Powered By Comcast

Small Business Week Event Lets Entrepreneurs Strut Their Stuff

May 9, 2017

By Eric Seiverling

Small business owners ranging from seasoned veterans to young upstarts gathered at Alloy 26 on Pittsburgh’s North Shore on Tues., May 2 to network, exchange ideas, and to get the chance to appear on national television in hopes of seeing their business dreams become a reality.

The event celebrated Small Business Week, a multi-city program that highlights the contributions, challenges, and influences of small businesses.

The program included a networking and panel discussion moderated by Bill Flanagan, host of “Our Region’s Business” on WPXI-TV and a casting booth where entrepreneurs could apply to be on the hit CNBC reality program The Profit, which features host Marcus Lemonis who puts his own money on the line to help save and grow struggling small businesses across the country.

Participants were able to apply for the program thanks to free Wi-Fi available in Alloy 26’s lobby provided by Comcast Business.

This was the first year for the event, and other cities participating included Atlanta, Philadelphia, Chicago, Nashville, Hartford, and Seattle.

“There are 100,000 small businesses right here in Pennsylvania,” Paul Merritt, regional vice president of business services for Comcast Business, said while meeting attendees before the panel discussion. “We always look for opportunities to highlight small businesses. We realized we have a great show in ‘The Profit’ so we decided to do this event.”

To those in attendance, the morning’s activities were a way to meet like-minded individuals and learn from others.

“Events like this are a really good way to find out what’s going on and get the chance to talk to people,” said Ian Magazine, a Greensburg-based entrepreneur who left Wall Street eight years ago to focus on helping start up companies like PNA Innovations, a bio-tech firm specializing in correcting mutations in human genes. “My finance background translates to any industry.
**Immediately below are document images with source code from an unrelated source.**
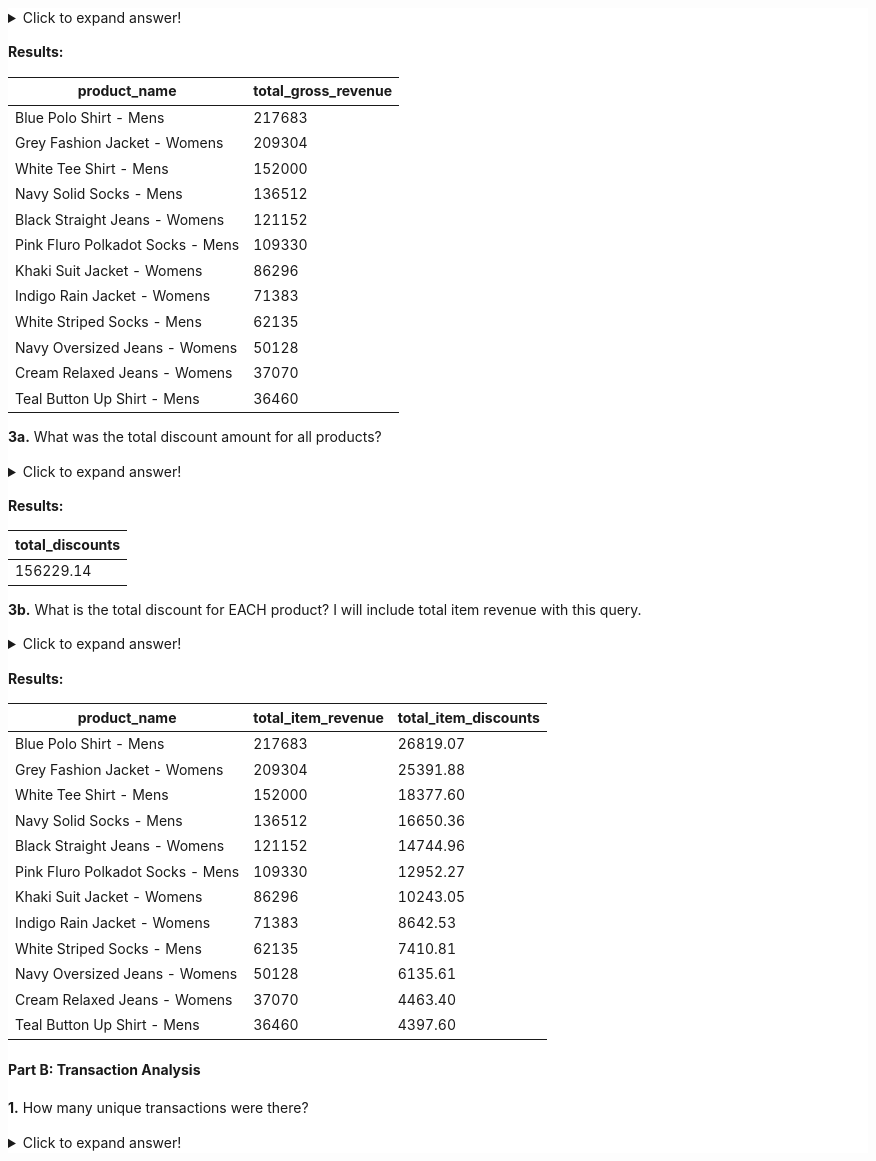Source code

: <details><summary>Click to expand answer!</summary></details>

**Results:**

product_name                    |total_gross_revenue|
--------------------------------|-------------------|
Blue Polo Shirt - Mens          |             217683|
Grey Fashion Jacket - Womens    |             209304|
White Tee Shirt - Mens          |             152000|
Navy Solid Socks - Mens         |             136512|
Black Straight Jeans - Womens   |             121152|
Pink Fluro Polkadot Socks - Mens|             109330|
Khaki Suit Jacket - Womens      |              86296|
Indigo Rain Jacket - Womens     |              71383|
White Striped Socks - Mens      |              62135|
Navy Oversized Jeans - Womens   |              50128|
Cream Relaxed Jeans - Womens    |              37070|
Teal Button Up Shirt - Mens     |              36460|

**3a.**  What was the total discount amount for all products?

<details><summary>Click to expand answer!</summary></details>

**Results:**

total_discounts|
---------------|
156229.14|

**3b.**  What is the total discount for EACH product?  I will include total item revenue with this query.

<details><summary>Click to expand answer!</summary></details>

**Results:**

product_name                    |total_item_revenue|total_item_discounts|
--------------------------------|------------------|--------------------|
Blue Polo Shirt - Mens          |            217683|            26819.07|
Grey Fashion Jacket - Womens    |            209304|            25391.88|
White Tee Shirt - Mens          |            152000|            18377.60|
Navy Solid Socks - Mens         |            136512|            16650.36|
Black Straight Jeans - Womens   |            121152|            14744.96|
Pink Fluro Polkadot Socks - Mens|            109330|            12952.27|
Khaki Suit Jacket - Womens      |             86296|            10243.05|
Indigo Rain Jacket - Womens     |             71383|             8642.53|
White Striped Socks - Mens      |             62135|             7410.81|
Navy Oversized Jeans - Womens   |             50128|             6135.61|
Cream Relaxed Jeans - Womens    |             37070|             4463.40|
Teal Button Up Shirt - Mens     |             36460|             4397.60|


#### Part B: Transaction Analysis

**1.**  How many unique transactions were there?

<details><summary>Click to expand answer!</summary></details>
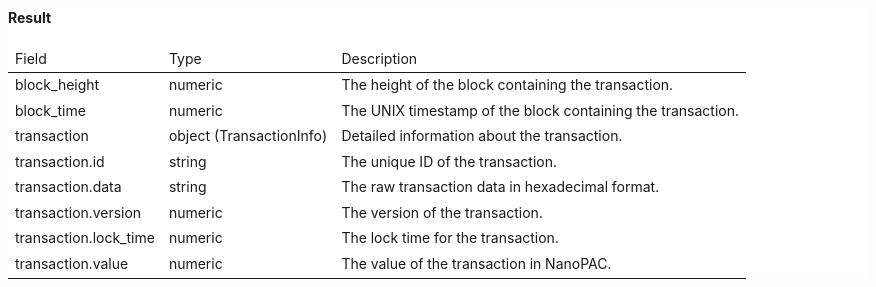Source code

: </table>
  <h4>Result</h4>

<table class="table table-bordered table-responsive table-sm">
  <thead>
    <tr><td>Field</td><td>Type</td><td>Description</td></tr>
  </thead>
  <tbody class="table-group-divider">
  <tr>
    <td class="fw-bold">block_height</td>
    <td> numeric</td>
    <td>
    The height of the block containing the transaction.
    </td>
  </tr>
     <tr>
    <td class="fw-bold">block_time</td>
    <td> numeric</td>
    <td>
    The UNIX timestamp of the block containing the transaction.
    </td>
  </tr>
     <tr>
    <td class="fw-bold">transaction</td>
    <td> object (TransactionInfo)</td>
    <td>
    Detailed information about the transaction.
    </td>
  </tr>
     <tr>
        <td class="fw-bold">transaction.id</td>
        <td> string</td>
        <td>
        The unique ID of the transaction.
        </td>
      </tr>
         <tr>
        <td class="fw-bold">transaction.data</td>
        <td> string</td>
        <td>
        The raw transaction data in hexadecimal format.
        </td>
      </tr>
         <tr>
        <td class="fw-bold">transaction.version</td>
        <td> numeric</td>
        <td>
        The version of the transaction.
        </td>
      </tr>
         <tr>
        <td class="fw-bold">transaction.lock_time</td>
        <td> numeric</td>
        <td>
        The lock time for the transaction.
        </td>
      </tr>
         <tr>
        <td class="fw-bold">transaction.value</td>
        <td> numeric</td>
        <td>
        The value of the transaction in NanoPAC.
        </td>
      </tr>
I’m looking for a common ground with someone, and a team to latch on with that could use the experience that I have.”

While Magazine may be a veteran at networking with other entrepreneurs, the event also attracted young hopefuls looking to see their small business dreams come to fruition.

“I’m here to meet everybody because I’m always looking to learn and listen,” said Tyler Coulverson, 27, who hopes his idea for True Body, a spa that inspires people to find spiritual motivation through yoga, massages and facial treatments, will soon come to life. “Just being here is great exposure because I’m still working on securing financing and finding a location for a physical store.”

The hour-long panel discussion featured Flanagan and attendees asking questions to small business owners who have witnessed the impact small businesses have on this region.

Casting.

Casting.

The panel included Adam Paulisick, chief customer officer at MAYA Design; Juan Garrett, executive director of Riverside Center for Innovation; Ilana Diamond, managing director of Alphalab Gear and Mona Pappafava-Ray, president and CEO of General Carbide Corporation.

Since 1970, Pittsburgh’s population has lost 400,000 people, but it’s gained 200,000 jobs,” Flanagan told the crowd. “It’s the kind of opportunities we’re talking about today that allows businesses to grab people at the grass roots.”

Topics of the panel included money and cash management, education, doing social good, and being based in a location such as Pittsburgh.

“The people in our area are all about family,” Pappafava-Ray, who’s Westmoreland County-based company employees more than 200 people, said. “They’ve got great work ethic and they’re willing to roll up their sleeves. Forget about the tools and forget about the machines because it always comes down to the people.”

After the panel discussion, entrepreneurs lined up at the casting booth for The Profit.

The hit CNBC program has been on the air since 2013, and has seen host Lemonis invest more than $50 million to help struggling small businesses. 

“Obviously, the funding would be great, but I’m also interested in how it would give my business exposure to a broader audience,” Coulverson said while practicing his company pitch before going in front of the casting cameras. “I was going to do something flamboyant, but I think I’m just going to stick to my story. I have a unique story and I just have to let them see the passion behind the story.”